Women & children at the annual Tiji festival in Lo Manthang.
Photo courtesy: Michaela Borghese


Upper Mustang (in Nepal) is 2000 sq km of existential bliss – for some. No roads, no telephones, no televisions. Ancient and priceless paintings in crumbling monasteries in isolated villages. Hundreds of caves. It is one of the few places where traditional Tibetan culture has been able to survive undiluted and ‘unmolested’. Untouched by time and modern Chinese colonisation, and ruled, until recently, by a king, Upper Mustang is “a living museum of the unique Tibetan culture and way of life.” Politically, it is part of Nepal, and hence escaped the cultural annihilation faced by mainland Tibet at the hands of the Chinese. It is one of the few places in the world where fraternal polyandry is still practiced – a woman may marry a set of brothers at the same time.
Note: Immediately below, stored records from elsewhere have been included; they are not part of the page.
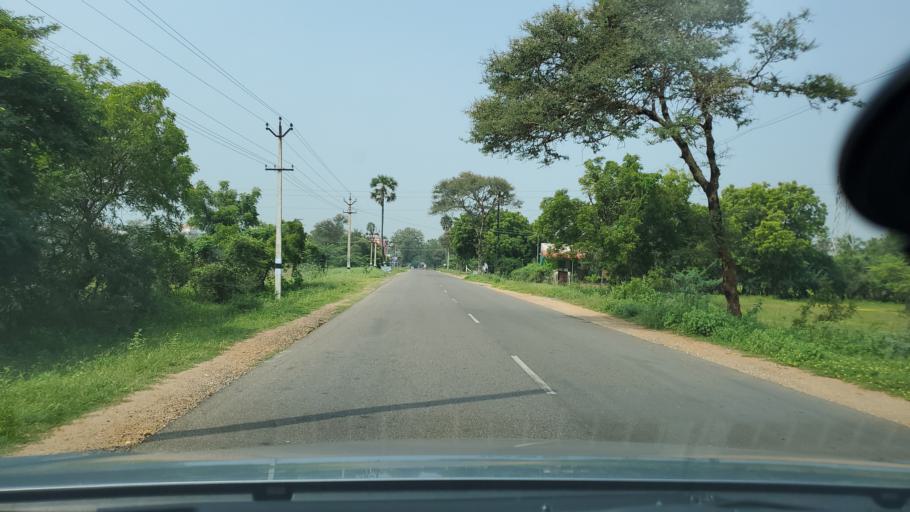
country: IN
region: Tamil Nadu
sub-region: Erode
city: Chennimalai
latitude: 11.1879
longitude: 77.6135
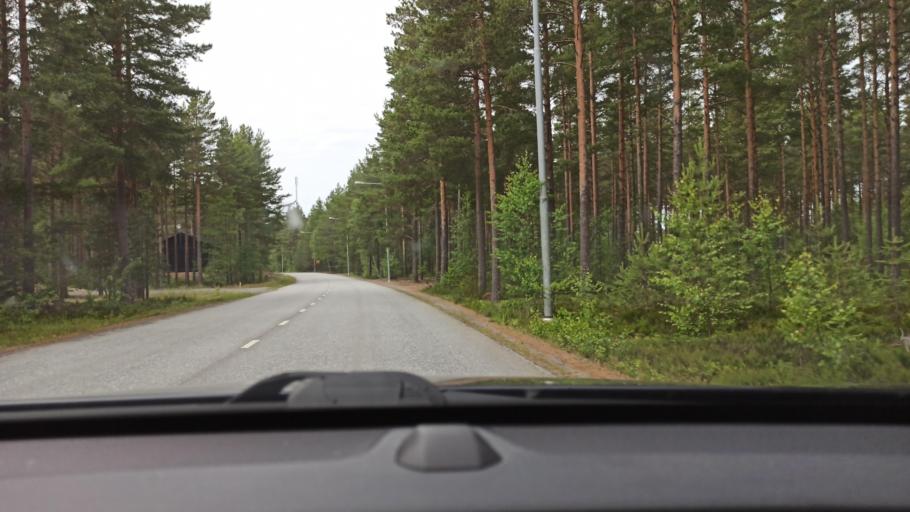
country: FI
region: Satakunta
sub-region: Pori
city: Luvia
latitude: 61.5737
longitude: 21.5289
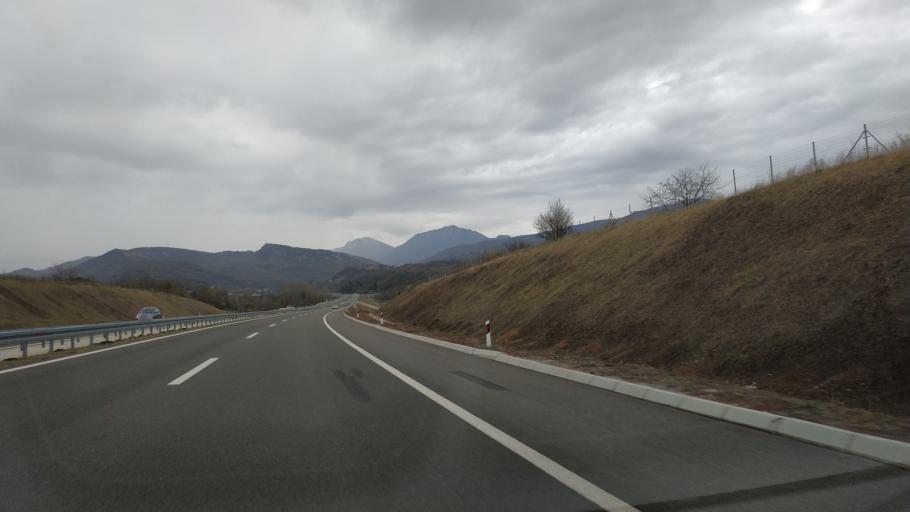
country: RS
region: Central Serbia
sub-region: Nisavski Okrug
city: Niska Banja
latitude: 43.3113
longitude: 22.0336
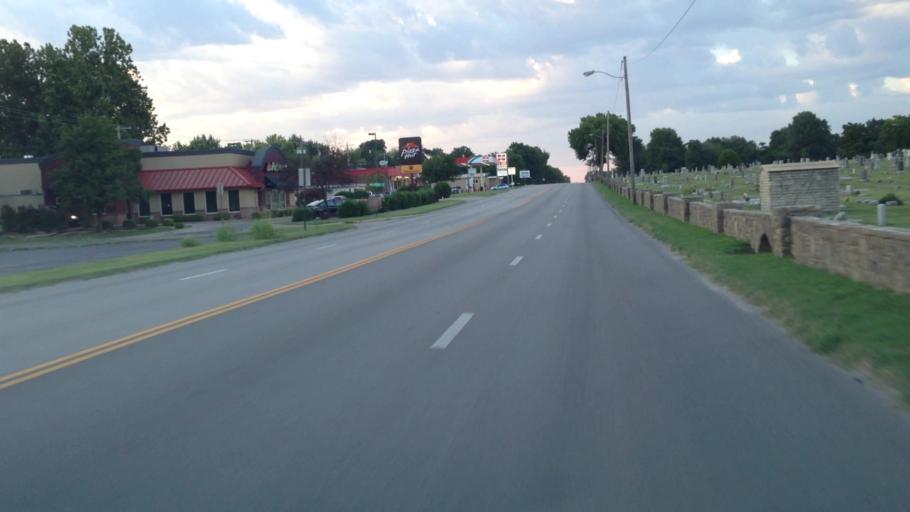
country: US
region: Kansas
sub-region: Montgomery County
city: Independence
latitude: 37.2421
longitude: -95.7062
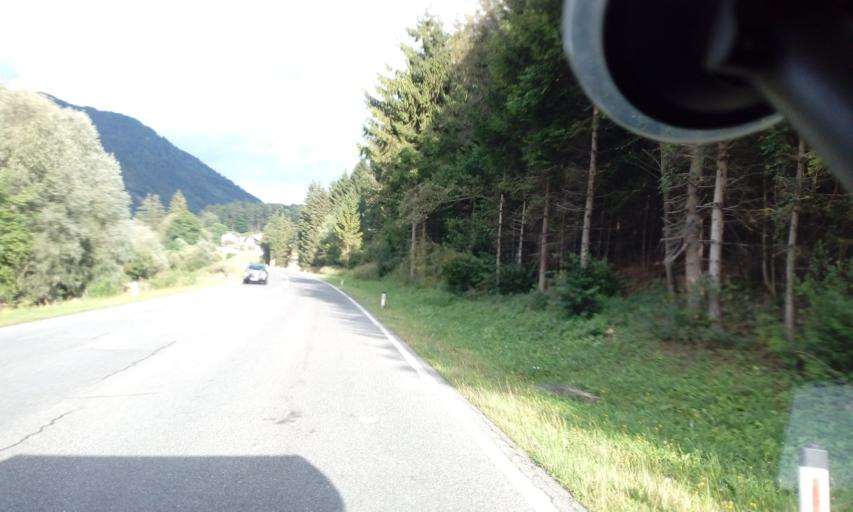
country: AT
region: Carinthia
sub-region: Villach Stadt
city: Villach
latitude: 46.6488
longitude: 13.7748
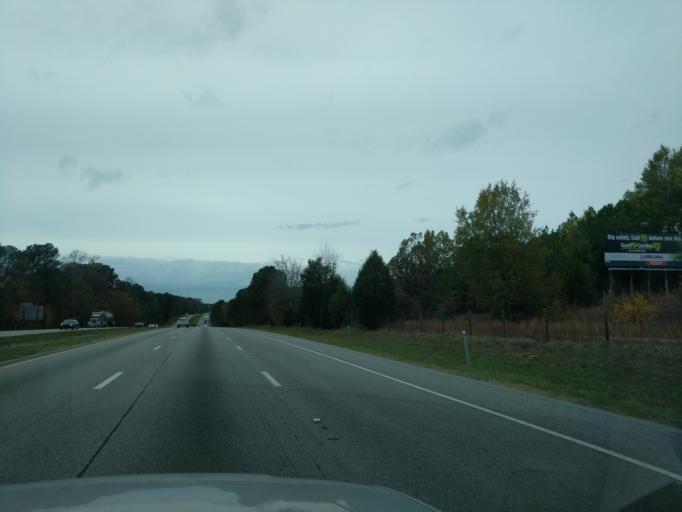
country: US
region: South Carolina
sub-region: Laurens County
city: Joanna
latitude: 34.4410
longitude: -81.7635
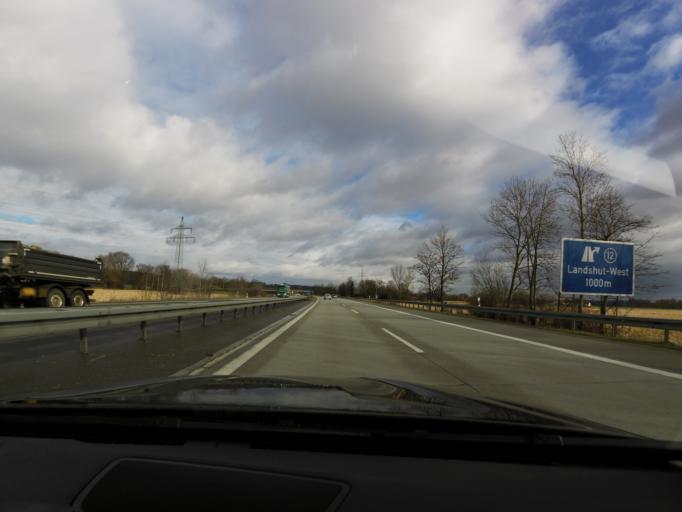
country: DE
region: Bavaria
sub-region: Lower Bavaria
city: Eching
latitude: 48.5211
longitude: 12.0652
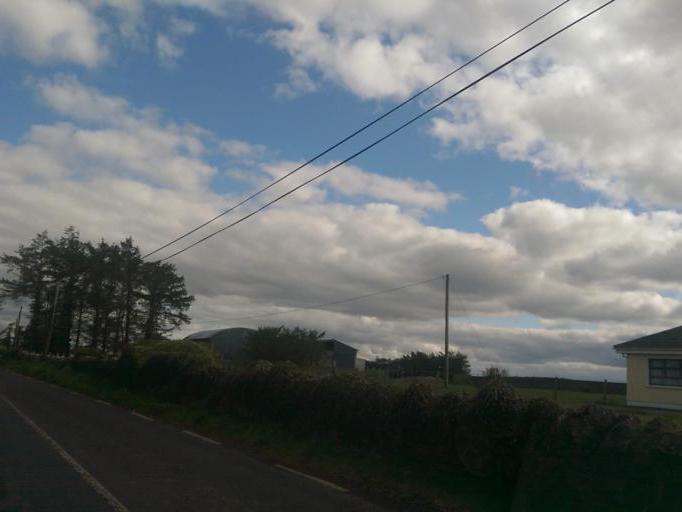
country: IE
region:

The former Himalayan kingdom of Lo – now known as Upper Mustang – is a remote area in the upper reaches of Himalaya in Nepal, largely inaccessible, and insulated from the modern world. Getting there is not a joke. A 20-minute nerve-wrecking plane ride from Pokhara to Jomsom through a frighteningly close high mountain terrain, aboard a claustrophobia-inducing Dornier is the first leg of an arduous journey. Thereafter, it is several days of trekking along the Kali Gandaki river up to the Tibetan plateau. The Kali Gandaki River, which sweeps through one of the deepest gorges in the world, “demarcates a 2,000-year-old trade route between Tibet and India that is still in use today.”

Clara Marullo in his book The Last Forbidden Kingdom Mustang - Land Of Tibetan Buddhism, wrote: “Although politically part of Nepal, Upper Mustang is linked by religion, culture, and history to Tibet – and now stands alone as one of the last truly pure Tibetan cultures existing today. With its untouched temples, colourful festivals and red-robed lamas, the kingdom preserves not only the daily vernacular of Buddhist ethics, but a unique heritage of Tibetan religious art. ... In 1992 restrictions were eased, and the long-forbidden kingdom was cautiously unlocked. “

The windswept, treeless mountain region of Upper Mustang is the northern two-thirds of Mustang District - (one of Nepal’s 75 districts) - on the border between Nepal and Tibet. It covers an area of 2,563 square km in the upper valley of the Kali Gandaki River, to the north of the Himalayan massif, and is home to over 6,000 people - the Lo or Lobas, close cousins to the Tibetans. It is also home to the Dhokpas – pastoral nomads – who move from pasture to pasture together with their animals and tents made of yak wool.